Both Florida and Ohio began to use performance-based budgeting this spring to distribute a small portion of their community-college budgets, a task that their legislatures viewed as easier to undertake than trying to measure and reward the performance of four-year institutions. Ohio has allocated $1.5-million in new money to reward community colleges, generally for keeping fees low, offering a wide array of programs in various areas, or working with businesses or other groups to develop training programs.
Many of the states interested in performance-based budgeting for higher education are in the South. Observers of higher-education finance say this is an outgrowth of the region’s leadership in the education-accountability movement, as well as of the fact that many Southern states already have compiled exhaustive data on public colleges as part of desegregation agreements. The Southern Regional Education Board also has pushed the process along; it held a conference on performance-based budgeting for member states in March.
Tennessee has used a performance-based formula since the early 1980s to determine a small portion -- no more than 5 per cent -- of its base budget for each public college. John K. Folger, who was executive director of the Tennessee Higher Education Commission when the process got under way, said the state had made the budgeting approach more palatable to the public colleges by applying it only to new money, and not using it to cut their funds. Most of the states that have tried performance-based budgeting use this approach.

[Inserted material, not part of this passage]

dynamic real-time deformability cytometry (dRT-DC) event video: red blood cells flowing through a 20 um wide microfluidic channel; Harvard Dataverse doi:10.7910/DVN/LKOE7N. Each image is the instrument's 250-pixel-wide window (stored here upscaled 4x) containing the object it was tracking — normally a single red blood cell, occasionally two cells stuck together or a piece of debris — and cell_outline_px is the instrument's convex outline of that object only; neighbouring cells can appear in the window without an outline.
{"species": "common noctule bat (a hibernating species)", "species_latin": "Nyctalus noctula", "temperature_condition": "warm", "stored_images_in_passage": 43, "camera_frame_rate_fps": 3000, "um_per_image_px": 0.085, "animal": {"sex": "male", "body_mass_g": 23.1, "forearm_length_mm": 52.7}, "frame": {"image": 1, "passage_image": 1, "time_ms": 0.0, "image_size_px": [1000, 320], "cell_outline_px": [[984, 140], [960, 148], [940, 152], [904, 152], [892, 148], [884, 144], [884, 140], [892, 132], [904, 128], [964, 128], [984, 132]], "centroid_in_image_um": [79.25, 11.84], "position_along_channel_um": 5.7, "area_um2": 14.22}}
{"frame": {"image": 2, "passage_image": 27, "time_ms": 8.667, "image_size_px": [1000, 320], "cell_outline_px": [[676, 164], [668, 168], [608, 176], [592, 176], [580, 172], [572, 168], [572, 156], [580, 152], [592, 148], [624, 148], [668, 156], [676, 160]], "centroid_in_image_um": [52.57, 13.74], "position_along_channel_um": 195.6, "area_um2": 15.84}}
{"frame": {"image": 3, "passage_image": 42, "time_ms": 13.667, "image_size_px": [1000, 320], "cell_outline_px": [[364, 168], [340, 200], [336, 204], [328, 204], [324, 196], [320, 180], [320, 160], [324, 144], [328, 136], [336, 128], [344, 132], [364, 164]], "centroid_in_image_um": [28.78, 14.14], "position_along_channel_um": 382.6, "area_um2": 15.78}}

Like most states that have adopted similar mechanisms, Tennessee has refined how it measures performance. It has provoked opposition from public colleges when the criteria were viewed as unfair or overly complicated.
But Kala M. Stroup, the commissioner of Missouri’s Higher Education Coordinating Board, said public colleges there had come to appreciate the performance-based system put in place in 1994.
“It builds into the system an expectation that everyone in higher education assesses their students and assesses their progress,” she said. “The system learns what is effective, and what is not effective.”